== About this task ==
Every line below that contains "jugado" is to be copied.

== Records for this exercise ==
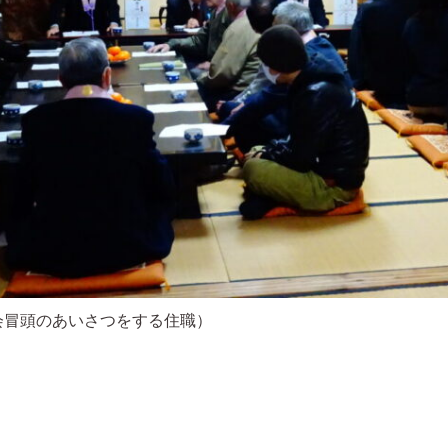
会冒頭のあいさつをする住職）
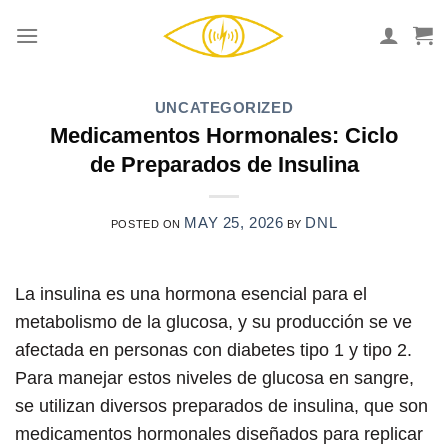
Skip
to
content
UNCATEGORIZED
Medicamentos Hormonales: Ciclo
de Preparados de Insulina
MAY 25, 2026
DNL
POSTED ON
BY
La insulina es una hormona esencial para el
metabolismo de la glucosa, y su producción se ve
afectada en personas con diabetes tipo 1 y tipo 2.
Para manejar estos niveles de glucosa en sangre,
se utilizan diversos preparados de insulina, que son
medicamentos hormonales diseñados para replicar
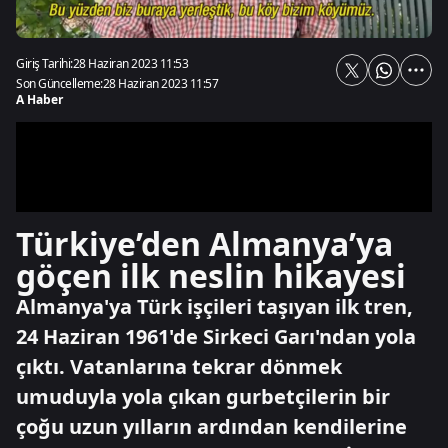
Giriş Tarihi:
28 Haziran 2023 11:53
Son Güncelleme:
28 Haziran 2023 11:57
A Haber
Türkiye’den Almanya’ya
göçen ilk neslin hikayesi
Almanya'ya Türk işçileri taşıyan ilk tren,
24 Haziran 1961'de Sirkeci Garı'ndan yola
çıktı. Vatanlarına tekrar dönmek
umuduyla yola çıkan gurbetçilerin bir
çoğu uzun yılların ardından kendilerine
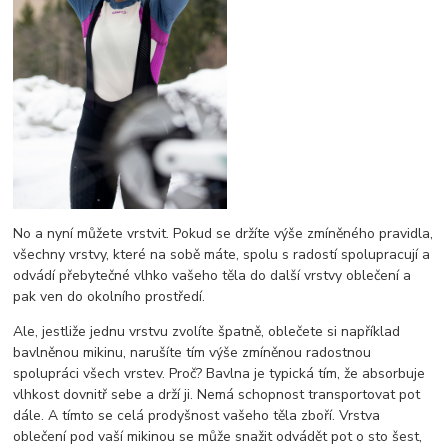
No a nyní můžete vrstvit. Pokud se držíte výše zmíněného pravidla,
všechny vrstvy, které na sobě máte, spolu s radostí spolupracují a
odvádí přebytečné vlhko vašeho těla do další vrstvy oblečení a
pak ven do okolního prostředí.
Ale, jestliže jednu vrstvu zvolíte špatně, oblečete si například
bavlněnou mikinu, narušíte tím výše zmíněnou radostnou
spolupráci všech vrstev. Proč? Bavlna je typická tím, že absorbuje
vlhkost dovnitř sebe a drží ji. Nemá schopnost transportovat pot
dále. A tímto se celá prodyšnost vašeho těla zboří. Vrstva
oblečení pod vaší mikinou se může snažit odvádět pot o sto šest,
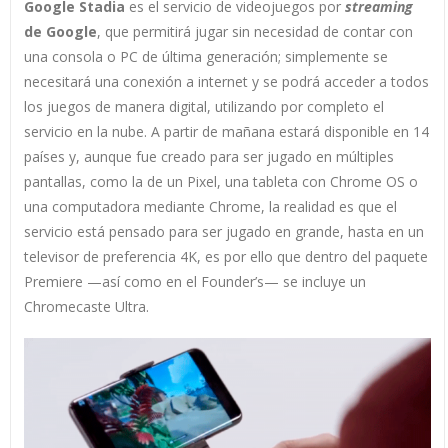
Google Stadia
es el servicio de videojuegos por
streaming
de Google
, que permitirá jugar sin necesidad de contar con
una consola o PC de última generación; simplemente se
necesitará una conexión a internet y se podrá acceder a todos
los juegos de manera digital, utilizando por completo el
servicio en la nube. A partir de mañana estará disponible en 14
países y, aunque fue creado para ser jugado en múltiples
pantallas, como la de un Pixel, una tableta con Chrome OS o
una computadora mediante Chrome, la realidad es que el
servicio está pensado para ser jugado en grande, hasta en un
televisor de preferencia 4K, es por ello que dentro del paquete
Premiere —así como en el Founder’s— se incluye un
Chromecaste Ultra.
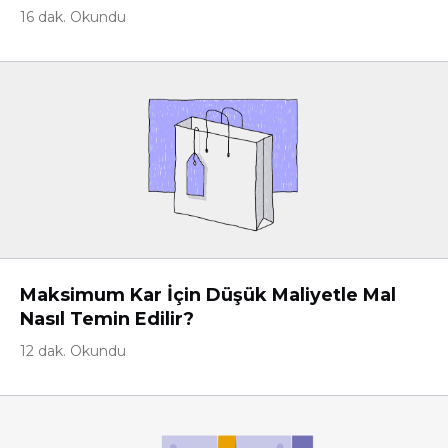
16 dak. Okundu
Maksimum Kar İçin Düşük Maliyetle Mal
Nasıl Temin Edilir?
12 dak. Okundu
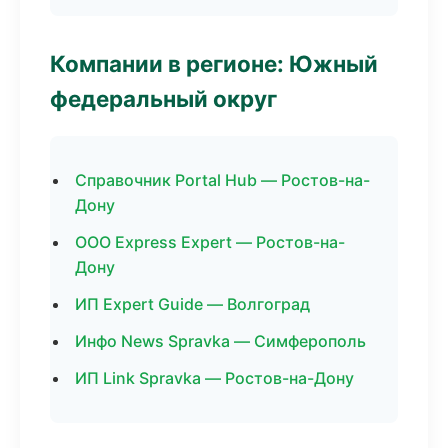
Компании в регионе: Южный
федеральный округ
Справочник Portal Hub — Ростов-на-
Дону
ООО Express Expert — Ростов-на-
Дону
ИП Expert Guide — Волгоград
Инфо News Spravka — Симферополь
ИП Link Spravka — Ростов-на-Дону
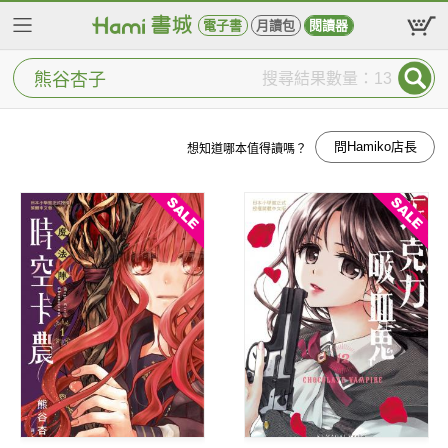
電子書
月讀包
閱讀器
搜尋結果數量：13
問Hamiko店長
想知道哪本值得讀嗎？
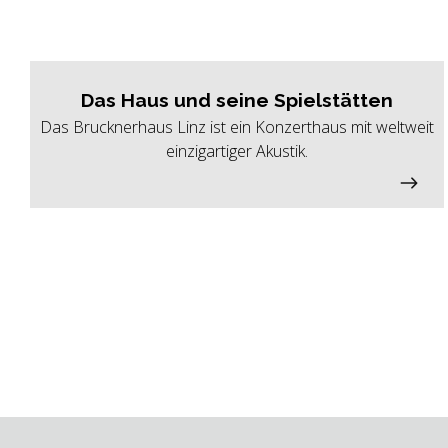
Das Haus und seine Spielstätten
Das Brucknerhaus Linz ist ein Konzerthaus mit weltweit
einzigartiger Akustik.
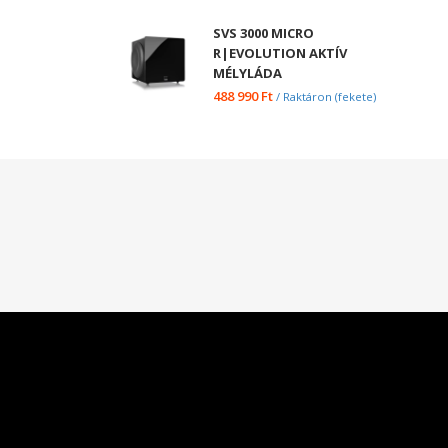
SVS 3000 MICRO
R|EVOLUTION AKTÍV
MÉLYLÁDA
488 990
Ft
/ Raktáron (fekete)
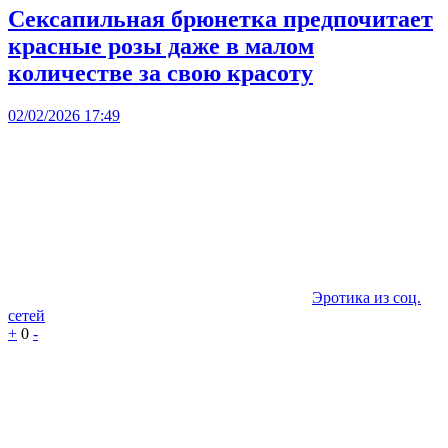
Сексапильная брюнетка предпочитает
красные розы даже в малом
количестве за свою красоту
02/02/2026 17:49
Эротика из соц.
сетей
+
0
-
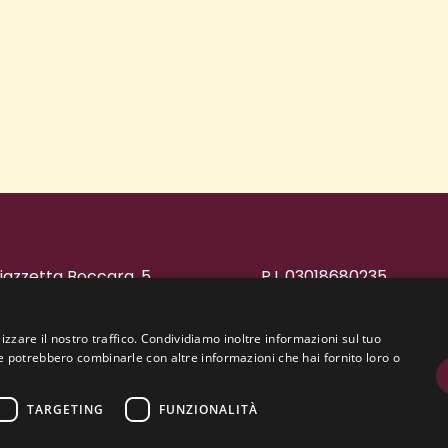
iazzetta Boccara, 5
P.I. 03018680235
7018 Malcesine (VR)
Privacy Policy
45 657 07 83
Cookie Policy
izzare il nostro traffico. Condividiamo inoltre informazioni sul tuo
nfo@osteriaallarosa.it
Project by
Graffitiweb
 che potrebbero combinarle con altre informazioni che hai fornito loro o
TARGETING
FUNZIONALITÀ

== Solution to this problem ==
países y, aunque fue creado para ser jugado en múltiples
servicio está pensado para ser jugado en grande, hasta en un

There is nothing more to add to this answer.